### Excerpted records
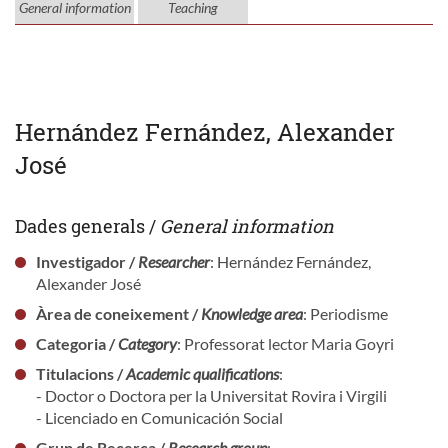
General information
Teaching
Hernández Fernández, Alexander
José
Dades generals /
General information
Investigador /
Researcher
: Hernández Fernández,
Alexander José
Àrea de coneixement /
Knowledge area
: Periodisme
Categoria /
Category
: Professorat lector Maria Goyri
Titulacions /
Academic qualifications
:
- Doctor o Doctora per la Universitat Rovira i Virgili
- Licenciado en Comunicación Social
Grup de Recerca /
Research group
:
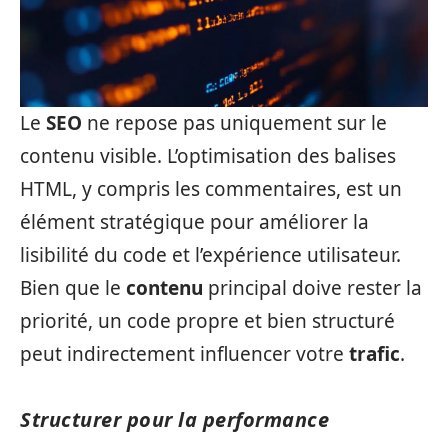
Le
SEO
ne repose pas uniquement sur le
contenu visible. L’optimisation des balises
HTML, y compris les commentaires, est un
élément stratégique pour améliorer la
lisibilité du code et l’expérience utilisateur.
Bien que le
contenu
principal doive rester la
priorité, un code propre et bien structuré
peut indirectement influencer votre
trafic
.
Structurer pour la performance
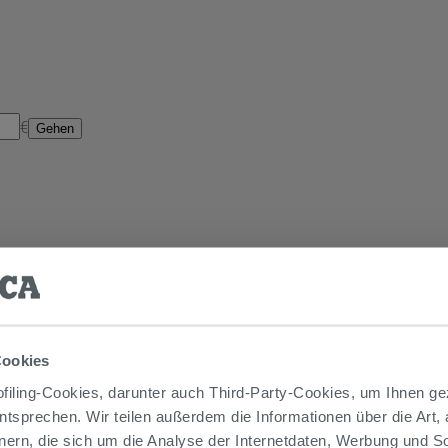
€
Gehen
Cookies
iling-Cookies, darunter auch Third-Party-Cookies, um Ihnen ge
entsprechen. Wir teilen außerdem die Informationen über die Art,
nern, die sich um die Analyse der Internetdaten, Werbung und 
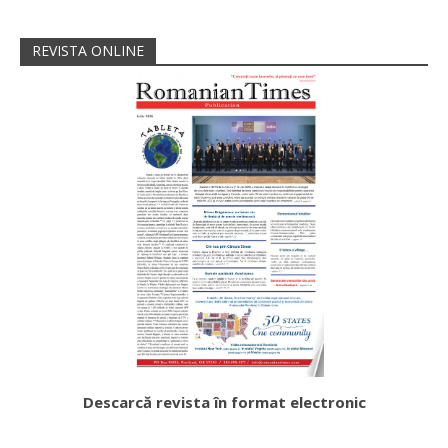
REVISTA ONLINE
Descarcă revista în format electronic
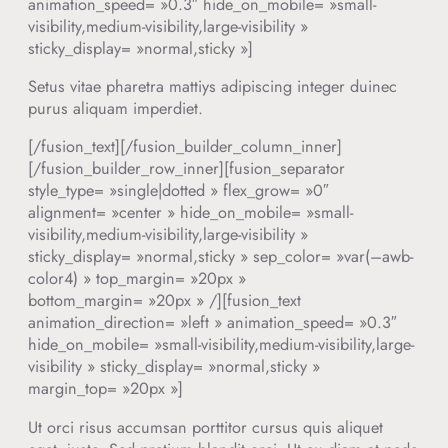
animation_speed= »0.3″ hide_on_mobile= »small-
visibility,medium-visibility,large-visibility »
sticky_display= »normal,sticky »]
Setus vitae pharetra mattiys adipiscing integer duinec
purus aliquam imperdiet.
[/fusion_text][/fusion_builder_column_inner]
[/fusion_builder_row_inner][fusion_separator
style_type= »single|dotted » flex_grow= »0″
alignment= »center » hide_on_mobile= »small-
visibility,medium-visibility,large-visibility »
sticky_display= »normal,sticky » sep_color= »var(–awb-
color4) » top_margin= »20px »
bottom_margin= »20px » /][fusion_text
animation_direction= »left » animation_speed= »0.3″
hide_on_mobile= »small-visibility,medium-visibility,large-
visibility » sticky_display= »normal,sticky »
margin_top= »20px »]
Ut orci risus accumsan porttitor cursus quis aliquet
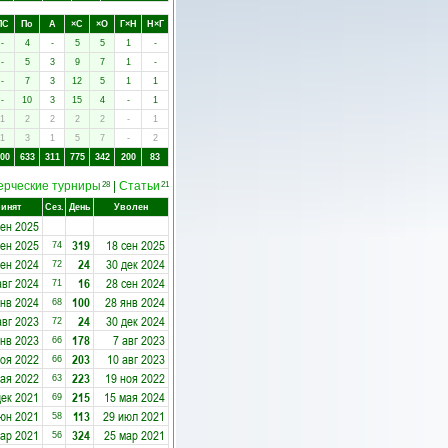
ПC
Пo
А
×C
×O
Г×Н
Н×Г
-
4
-
5
5
1
-
-
5
3
9
7
1
-
-
7
3
12
5
1
1
-
10
3
15
4
-
1
1
2
2
2
2
-
1
1
3
1
5
7
-
2
00
633
311
775
342
200
83
ерческие турниры
|
Статьи
28
21
инят
Сез.
День
Уволен
сен 2025
сен 2025
319
18 сен 2025
74
сен 2024
24
30 дек 2024
72
авг 2024
16
28 сен 2024
71
янв 2024
100
28 янв 2024
68
авг 2023
24
30 дек 2024
72
янв 2023
178
7 авг 2023
66
ноя 2022
203
10 авг 2023
66
мая 2022
223
19 ноя 2022
63
дек 2021
215
15 мая 2024
69
юн 2021
113
29 июл 2021
58
мар 2021
324
25 мар 2021
56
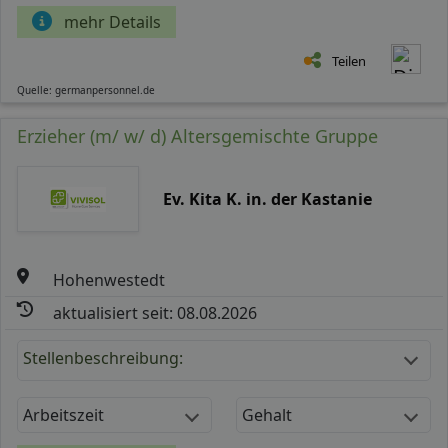
mehr Details
Teilen
Quelle: germanpersonnel.de
Erzieher (m/ w/ d) Altersgemischte Gruppe
Ev. Kita K. in. der Kastanie
Hohenwestedt
aktualisiert seit: 08.08.2026
Stellenbeschreibung:
Arbeitszeit
Gehalt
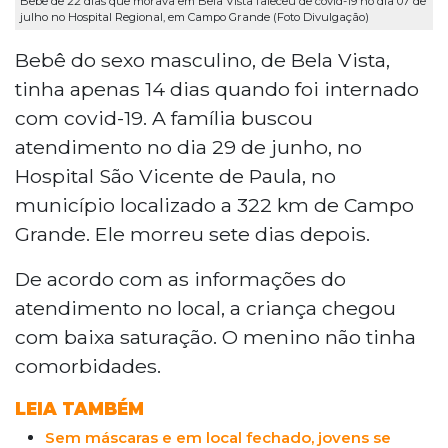
Bebê de 22 dias que morava em Bela Vista faleceu de covid-19 no dia 07 de
julho no Hospital Regional, em Campo Grande (Foto Divulgação)
Bebê do sexo masculino, de Bela Vista,
tinha apenas 14 dias quando foi internado
com covid-19. A família buscou
atendimento no dia 29 de junho, no
Hospital São Vicente de Paula, no
município localizado a 322 km de Campo
Grande. Ele morreu sete dias depois.
De acordo com as informações do
atendimento no local, a criança chegou
com baixa saturação. O menino não tinha
comorbidades.
LEIA TAMBÉM
Sem máscaras e em local fechado, jovens se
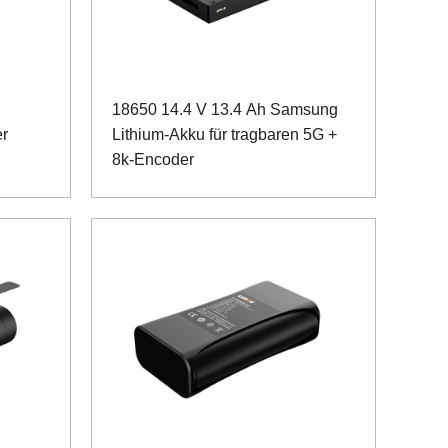
18650 14.4 V 13.4 Ah Samsung
er
Lithium-Akku für tragbaren 5G +
8k-Encoder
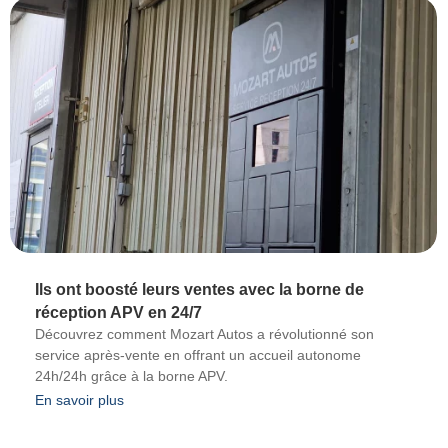
Ils ont boosté leurs ventes avec la borne de
réception APV en 24/7
Découvrez comment Mozart Autos a révolutionné son
service après-vente en offrant un accueil autonome
24h/24h grâce à la borne APV.
En savoir plus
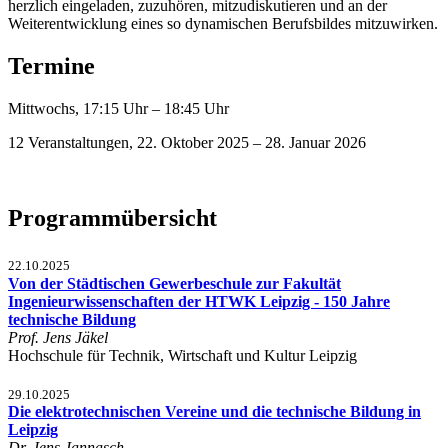
herzlich eingeladen, zuzuhören, mitzudiskutieren und an der
Weiterentwicklung eines so dynamischen Berufsbildes mitzuwirken.
Termine
Mittwochs, 17:15 Uhr – 18:45 Uhr
12 Veranstaltungen, 22. Oktober 2025 – 28. Januar 2026
Programmübersicht
22.10.2025
Von der Städtischen Gewerbeschule zur Fakultät
Ingenieurwissenschaften der HTWK Leipzig - 150 Jahre
technische Bildung
Prof. Jens Jäkel
Hochschule für Technik, Wirtschaft und Kultur Leipzig
29.10.2025
Die elektrotechnischen Vereine und die technische Bildung in
Leipzig
Dr. Jens Jannasch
######
§ What you should do:
Quote the text of every entry above verbatim, line by line, and omit the picture markers.

§ Answer to this problem:
General information
Teaching
Hernández Fernández, Alexander
José
Dades generals /
General information
Investigador /
Researcher
: Hernández Fernández,
Alexander José
Àrea de coneixement /
Knowledge area
: Periodisme
Categoria /
Category
: Professorat lector Maria Goyri
Titulacions /
Academic qualifications
:
- Doctor o Doctora per la Universitat Rovira i Virgili
- Licenciado en Comunicación Social
Grup de Recerca /
Research group
:
Le
SEO
ne repose pas uniquement sur le
contenu visible. L’optimisation des balises
HTML, y compris les commentaires, est un
élément stratégique pour améliorer la
lisibilité du code et l’expérience utilisateur.
Bien que le
contenu
principal doive rester la
priorité, un code propre et bien structuré
peut indirectement influencer votre
trafic
.
Structurer pour la performance
€
Gehen
Cookies
iling-Cookies, darunter auch Third-Party-Cookies, um Ihnen ge
entsprechen. Wir teilen außerdem die Informationen über die Art,
nern, die sich um die Analyse der Internetdaten, Werbung und 
REVISTA ONLINE
Descarcă revista în format electronic
animation_speed= »0.3″ hide_on_mobile= »small-
visibility,medium-visibility,large-visibility »
sticky_display= »normal,sticky »]
Setus vitae pharetra mattiys adipiscing integer duinec
purus aliquam imperdiet.
[/fusion_text][/fusion_builder_column_inner]
[/fusion_builder_row_inner][fusion_separator
style_type= »single|dotted » flex_grow= »0″
alignment= »center » hide_on_mobile= »small-
visibility,medium-visibility,large-visibility »
sticky_display= »normal,sticky » sep_color= »var(–awb-
color4) » top_margin= »20px »
bottom_margin= »20px » /][fusion_text
animation_direction= »left » animation_speed= »0.3″
hide_on_mobile= »small-visibility,medium-visibility,large-
visibility » sticky_display= »normal,sticky »
margin_top= »20px »]
Ut orci risus accumsan porttitor cursus quis aliquet
ПC
Пo
А
×C
×O
Г×Н
Н×Г
-
4
-
5
5
1
-
-
5
3
9
7
1
-
-
7
3
12
5
1
1
-
10
3
15
4
-
1
1
2
2
2
2
-
1
1
3
1
5
7
-
2
00
633
311
775
342
200
83
ерческие турниры
|
Статьи
28
21
инят
Сез.
День
Уволен
сен 2025
сен 2025
319
18 сен 2025
74
сен 2024
24
30 дек 2024
72
авг 2024
16
28 сен 2024
71
янв 2024
100
28 янв 2024
68
авг 2023
24
30 дек 2024
72
янв 2023
178
7 авг 2023
66
ноя 2022
203
10 авг 2023
66
мая 2022
223
19 ноя 2022
63
дек 2021
215
15 мая 2024
69
юн 2021
113
29 июл 2021
58
мар 2021
324
25 мар 2021
56
mehr Details
Teilen
Quelle: germanpersonnel.de
Erzieher (m/ w/ d) Altersgemischte Gruppe
Ev. Kita K. in. der Kastanie
Hohenwestedt
aktualisiert seit: 08.08.2026
Stellenbeschreibung:
Arbeitszeit
Gehalt
Bebê de 22 dias que morava em Bela Vista faleceu de covid-19 no dia 07 de
julho no Hospital Regional, em Campo Grande (Foto Divulgação)
Bebê do sexo masculino, de Bela Vista,
tinha apenas 14 dias quando foi internado
com covid-19. A família buscou
atendimento no dia 29 de junho, no
Hospital São Vicente de Paula, no
município localizado a 322 km de Campo
Grande. Ele morreu sete dias depois.
De acordo com as informações do
atendimento no local, a criança chegou
com baixa saturação. O menino não tinha
comorbidades.
LEIA TAMBÉM
Sem máscaras e em local fechado, jovens se
18650 14.4 V 13.4 Ah Samsung
er
Lithium-Akku für tragbaren 5G +
8k-Encoder
Ils ont boosté leurs ventes avec la borne de
réception APV en 24/7
Découvrez comment Mozart Autos a révolutionné son
service après-vente en offrant un accueil autonome
24h/24h grâce à la borne APV.
En savoir plus
herzlich eingeladen, zuzuhören, mitzudiskutieren und an der
Weiterentwicklung eines so dynamischen Berufsbildes mitzuwirken.
Termine
Mittwochs, 17:15 Uhr – 18:45 Uhr
12 Veranstaltungen, 22. Oktober 2025 – 28. Januar 2026
Programmübersicht
22.10.2025
Von der Städtischen Gewerbeschule zur Fakultät
Ingenieurwissenschaften der HTWK Leipzig - 150 Jahre
technische Bildung
Prof. Jens Jäkel
Hochschule für Technik, Wirtschaft und Kultur Leipzig
29.10.2025
Die elektrotechnischen Vereine und die technische Bildung in
Leipzig
Dr. Jens Jannasch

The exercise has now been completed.